Selected text:

┏━━

Got one pic before my camera battery died. As you can see even a medium size car parked close to the curb is intruding into the cycle lane. There are several more issues I can see but will get more photos etc when I can in between doing a 60 hour work week this week. (off next week so not complaining).

It looks quiet in the pic but thats unusual, its more often than not nose to tail traffic, its a main route in and out of town.


----------



## Richard Mann (30 Jan 2012)

Cripes. However, they've made it quite easy to fix: the outer line should be the inner line of a new cycle lane. Or just paint some cycle logos outside the outer line. The traffic lane is plenty wide enough to sacrifice a bit more width (if it's anything more than 3m wide then you've probably got a speeding problem).


----------



## jugglingphil (30 Jan 2012)

From your picture, that cycle lane is certainly a danger.

If you have a car, drive it and park it on the street. If you don't ask someone who does.
open the door and take pictures. It should be obvious why it's stupid and dangerous.

As said already, check if there is an existing cycle campaign group. If so, find out is they were consulted first. Or if they have done anything about this stupid lane.


----------



## jugglingphil (30 Jan 2012)

┗━━

What you will do:
a) In the cycle lane thread, what caused the first poster to get only one picture?
b) Using the cycle lane thread, explain why Richard Mann thinks giving up some width of the traffic lane is acceptable.

The data:

┏━━

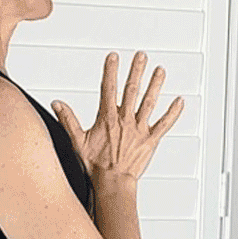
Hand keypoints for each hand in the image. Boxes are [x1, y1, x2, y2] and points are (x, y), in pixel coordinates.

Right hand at [52, 51, 184, 187]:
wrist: (112, 183)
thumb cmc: (96, 165)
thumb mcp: (78, 141)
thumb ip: (68, 120)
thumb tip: (57, 104)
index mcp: (108, 119)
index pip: (108, 88)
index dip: (111, 71)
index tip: (113, 57)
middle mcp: (125, 120)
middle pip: (131, 90)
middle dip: (136, 71)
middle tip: (141, 56)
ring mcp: (139, 130)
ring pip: (149, 102)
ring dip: (155, 85)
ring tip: (160, 70)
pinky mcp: (150, 140)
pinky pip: (164, 124)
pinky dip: (173, 113)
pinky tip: (180, 101)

┗━━

Answers to the tasks:
a) The camera battery died.

b) He says the traffic lane is plenty wide enough to give up a bit more width. He adds that if it is more than 3m wide, there is probably a speeding problem.